A study led by the World Health Organization, released Tuesday, said it was “in all likelihood very likely” that SARS-CoV-2, the virus that caused the global pandemic, was introduced to humans by humans. bats via an intermediate species, with breeding fauna playing. a crucial role.
Tong Yigang, a Chinese animal disease expert involved in the joint study, said the findings justified Beijing’s decision last year to ban trade in wildlife for human consumption.
But the report also drew attention to wild animal farms still allowed to operate legally, serving the traditional Chinese medicine (TCM) industry and the fur trade – and creating more risk of contagion.
“With farms, you have a lot of animals that are more or less genetically homogeneous, where a virus can easily evolve,” said Christian Walzer, chief veterinarian at the Wildlife Preservation Society of New York.
China has tested thousands of animal samples to trace the origins of the coronavirus, but the study says more investigations are needed.

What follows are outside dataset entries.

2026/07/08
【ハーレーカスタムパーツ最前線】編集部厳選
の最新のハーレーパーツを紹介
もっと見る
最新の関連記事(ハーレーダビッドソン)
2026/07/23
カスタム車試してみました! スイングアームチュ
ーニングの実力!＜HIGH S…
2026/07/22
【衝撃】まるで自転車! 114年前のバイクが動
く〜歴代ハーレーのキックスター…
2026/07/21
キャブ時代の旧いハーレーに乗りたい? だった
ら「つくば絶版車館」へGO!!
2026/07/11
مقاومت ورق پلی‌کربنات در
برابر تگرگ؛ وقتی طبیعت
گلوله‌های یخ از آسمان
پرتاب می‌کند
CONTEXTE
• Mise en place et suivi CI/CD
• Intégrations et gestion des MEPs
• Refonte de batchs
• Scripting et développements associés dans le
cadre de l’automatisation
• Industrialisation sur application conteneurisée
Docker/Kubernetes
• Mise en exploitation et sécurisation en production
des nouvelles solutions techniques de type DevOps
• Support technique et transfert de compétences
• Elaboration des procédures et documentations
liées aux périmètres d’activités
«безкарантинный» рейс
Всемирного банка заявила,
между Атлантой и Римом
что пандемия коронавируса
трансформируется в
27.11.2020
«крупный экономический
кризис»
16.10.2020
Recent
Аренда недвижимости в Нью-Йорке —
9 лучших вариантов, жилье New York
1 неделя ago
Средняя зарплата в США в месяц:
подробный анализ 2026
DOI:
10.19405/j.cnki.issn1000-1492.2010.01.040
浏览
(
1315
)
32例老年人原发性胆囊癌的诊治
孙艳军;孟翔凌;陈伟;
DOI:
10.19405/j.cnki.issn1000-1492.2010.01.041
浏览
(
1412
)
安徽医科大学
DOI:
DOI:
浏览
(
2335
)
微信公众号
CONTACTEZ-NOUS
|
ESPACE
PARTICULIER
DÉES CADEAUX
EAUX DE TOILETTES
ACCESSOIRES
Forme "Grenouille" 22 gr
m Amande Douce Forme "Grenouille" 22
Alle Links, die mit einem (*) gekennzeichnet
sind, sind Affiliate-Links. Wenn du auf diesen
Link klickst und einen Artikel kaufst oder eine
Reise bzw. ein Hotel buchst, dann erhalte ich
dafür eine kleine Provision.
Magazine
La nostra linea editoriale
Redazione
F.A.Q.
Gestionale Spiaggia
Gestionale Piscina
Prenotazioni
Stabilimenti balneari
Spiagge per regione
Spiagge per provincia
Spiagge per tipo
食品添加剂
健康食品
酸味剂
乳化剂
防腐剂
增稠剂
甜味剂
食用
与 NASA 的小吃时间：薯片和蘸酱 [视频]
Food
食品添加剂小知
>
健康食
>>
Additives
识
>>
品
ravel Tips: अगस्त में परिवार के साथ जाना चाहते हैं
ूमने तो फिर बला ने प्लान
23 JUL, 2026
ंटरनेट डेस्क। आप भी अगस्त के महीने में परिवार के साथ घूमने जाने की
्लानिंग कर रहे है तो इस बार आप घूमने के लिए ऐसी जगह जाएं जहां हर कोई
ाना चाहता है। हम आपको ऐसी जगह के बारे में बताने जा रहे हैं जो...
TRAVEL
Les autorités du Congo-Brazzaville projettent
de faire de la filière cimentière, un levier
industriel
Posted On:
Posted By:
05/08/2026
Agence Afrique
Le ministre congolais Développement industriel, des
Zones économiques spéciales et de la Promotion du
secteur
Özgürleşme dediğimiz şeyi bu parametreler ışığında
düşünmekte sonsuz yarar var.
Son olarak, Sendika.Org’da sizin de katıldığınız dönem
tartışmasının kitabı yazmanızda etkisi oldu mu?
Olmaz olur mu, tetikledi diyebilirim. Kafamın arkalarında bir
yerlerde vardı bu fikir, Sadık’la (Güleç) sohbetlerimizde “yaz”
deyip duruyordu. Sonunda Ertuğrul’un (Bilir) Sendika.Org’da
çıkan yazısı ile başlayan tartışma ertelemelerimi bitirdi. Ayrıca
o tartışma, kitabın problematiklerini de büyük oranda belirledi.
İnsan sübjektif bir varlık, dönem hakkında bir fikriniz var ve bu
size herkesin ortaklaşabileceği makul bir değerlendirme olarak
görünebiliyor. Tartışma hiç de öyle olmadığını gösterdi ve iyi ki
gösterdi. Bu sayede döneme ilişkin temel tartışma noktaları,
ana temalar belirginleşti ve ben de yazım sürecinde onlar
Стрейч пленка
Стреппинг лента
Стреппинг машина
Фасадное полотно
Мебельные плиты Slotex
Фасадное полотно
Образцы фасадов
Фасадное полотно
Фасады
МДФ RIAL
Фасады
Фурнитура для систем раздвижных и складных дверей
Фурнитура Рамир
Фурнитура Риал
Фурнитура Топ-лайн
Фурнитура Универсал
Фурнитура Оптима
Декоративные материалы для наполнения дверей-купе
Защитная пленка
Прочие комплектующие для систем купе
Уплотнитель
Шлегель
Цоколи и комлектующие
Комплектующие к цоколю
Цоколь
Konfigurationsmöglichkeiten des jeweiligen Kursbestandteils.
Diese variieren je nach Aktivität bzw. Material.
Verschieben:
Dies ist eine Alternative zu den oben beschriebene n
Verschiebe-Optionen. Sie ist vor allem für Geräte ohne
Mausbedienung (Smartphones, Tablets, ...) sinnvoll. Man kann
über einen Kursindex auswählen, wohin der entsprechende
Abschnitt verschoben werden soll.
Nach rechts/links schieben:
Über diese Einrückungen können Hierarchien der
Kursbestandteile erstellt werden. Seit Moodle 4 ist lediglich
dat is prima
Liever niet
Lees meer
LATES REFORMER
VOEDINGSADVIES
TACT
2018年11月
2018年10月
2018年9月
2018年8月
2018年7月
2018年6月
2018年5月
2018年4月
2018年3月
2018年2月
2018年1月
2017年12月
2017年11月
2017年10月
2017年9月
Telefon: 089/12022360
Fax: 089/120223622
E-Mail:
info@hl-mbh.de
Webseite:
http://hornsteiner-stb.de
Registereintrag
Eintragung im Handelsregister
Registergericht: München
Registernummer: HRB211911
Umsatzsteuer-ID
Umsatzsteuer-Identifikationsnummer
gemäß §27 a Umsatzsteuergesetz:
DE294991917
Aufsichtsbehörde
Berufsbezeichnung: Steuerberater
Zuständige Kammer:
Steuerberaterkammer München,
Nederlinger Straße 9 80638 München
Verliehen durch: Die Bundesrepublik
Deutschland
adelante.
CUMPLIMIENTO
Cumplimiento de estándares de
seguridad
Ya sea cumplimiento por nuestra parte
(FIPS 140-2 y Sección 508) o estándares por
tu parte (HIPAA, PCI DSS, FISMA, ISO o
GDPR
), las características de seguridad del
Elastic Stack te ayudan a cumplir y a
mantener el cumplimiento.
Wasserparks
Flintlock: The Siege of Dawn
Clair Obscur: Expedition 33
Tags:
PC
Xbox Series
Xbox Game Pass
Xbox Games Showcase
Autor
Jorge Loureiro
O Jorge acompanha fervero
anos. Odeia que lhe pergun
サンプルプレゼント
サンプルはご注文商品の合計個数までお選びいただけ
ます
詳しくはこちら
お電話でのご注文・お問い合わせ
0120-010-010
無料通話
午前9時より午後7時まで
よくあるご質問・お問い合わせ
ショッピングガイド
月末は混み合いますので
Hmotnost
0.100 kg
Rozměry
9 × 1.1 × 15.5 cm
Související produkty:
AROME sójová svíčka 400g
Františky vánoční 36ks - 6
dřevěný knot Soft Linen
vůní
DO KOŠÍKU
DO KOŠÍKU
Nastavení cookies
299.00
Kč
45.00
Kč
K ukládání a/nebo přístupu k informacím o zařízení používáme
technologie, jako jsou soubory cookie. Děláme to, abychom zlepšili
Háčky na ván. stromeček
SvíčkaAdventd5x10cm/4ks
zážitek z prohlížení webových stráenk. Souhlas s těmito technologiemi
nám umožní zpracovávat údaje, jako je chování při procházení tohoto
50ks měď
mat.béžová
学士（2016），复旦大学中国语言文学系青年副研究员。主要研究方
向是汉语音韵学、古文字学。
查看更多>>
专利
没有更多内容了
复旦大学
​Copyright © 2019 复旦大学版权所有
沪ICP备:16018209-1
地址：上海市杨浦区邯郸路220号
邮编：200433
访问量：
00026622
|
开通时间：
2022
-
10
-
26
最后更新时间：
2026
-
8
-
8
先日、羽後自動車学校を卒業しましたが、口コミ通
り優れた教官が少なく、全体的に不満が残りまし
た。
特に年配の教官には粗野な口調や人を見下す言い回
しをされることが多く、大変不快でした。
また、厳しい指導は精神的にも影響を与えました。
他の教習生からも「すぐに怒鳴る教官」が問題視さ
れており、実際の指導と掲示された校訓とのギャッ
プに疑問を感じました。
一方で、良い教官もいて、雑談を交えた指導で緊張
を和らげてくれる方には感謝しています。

He also recommended surveys of mink and raccoon dog farms, which China still allows even if they are prone to infections.
“Bringing together millions of animals in these abusive industries creates a perfect petri dish for pandemics, and unless we ban fur farming… we will continue to play Russian roulette with global public safety. “, Warned Peter Li, Chinese expert at Humane Society International.
SCALES OF JUSTICE
Regulatory loopholes, lax enforcement and transnational trafficking gangs have allowed the wildlife trade to continue, experts said. Pangolins, an endangered mammal identified as a potential intermediate species for SARS-CoV-2, remain a major prize.
Pangolin scales were an officially recognized ingredient in TCM – used to treat conditions like arthritis – until last year. Although China has since cracked down, activists complain that the sanctions remain uneven: in a recent case, traffickers arrested in the island province of Hainan received only relatively small fines.
Foreign traffickers also remain active. A special economic zone in Myanmar’s Mong La border district, owned by Chinese companies, has long been a source of pangolin scales shipped to China.
“There is no real government control over there in Mong La,” said Chris Shepherd, executive director of the Monitor Conservation Research Society, which studies illegal wildlife trafficking. “There is no law enforcement of any kind.”
“In many places the wildlife trade is not seen as a priority or even as something that is not necessarily right, and we are suffering from a pandemic because of it.”
China says the initial spillover event could have happened beyond its border, but critics say wildlife trade networks in Myanmar and Laos would not exist without Chinese demand and investment Chinese.
“I don’t think the Chinese are not responsible for this: they are driving it,” said Amanda Whitfort, an animal welfare law specialist at the University of Hong Kong.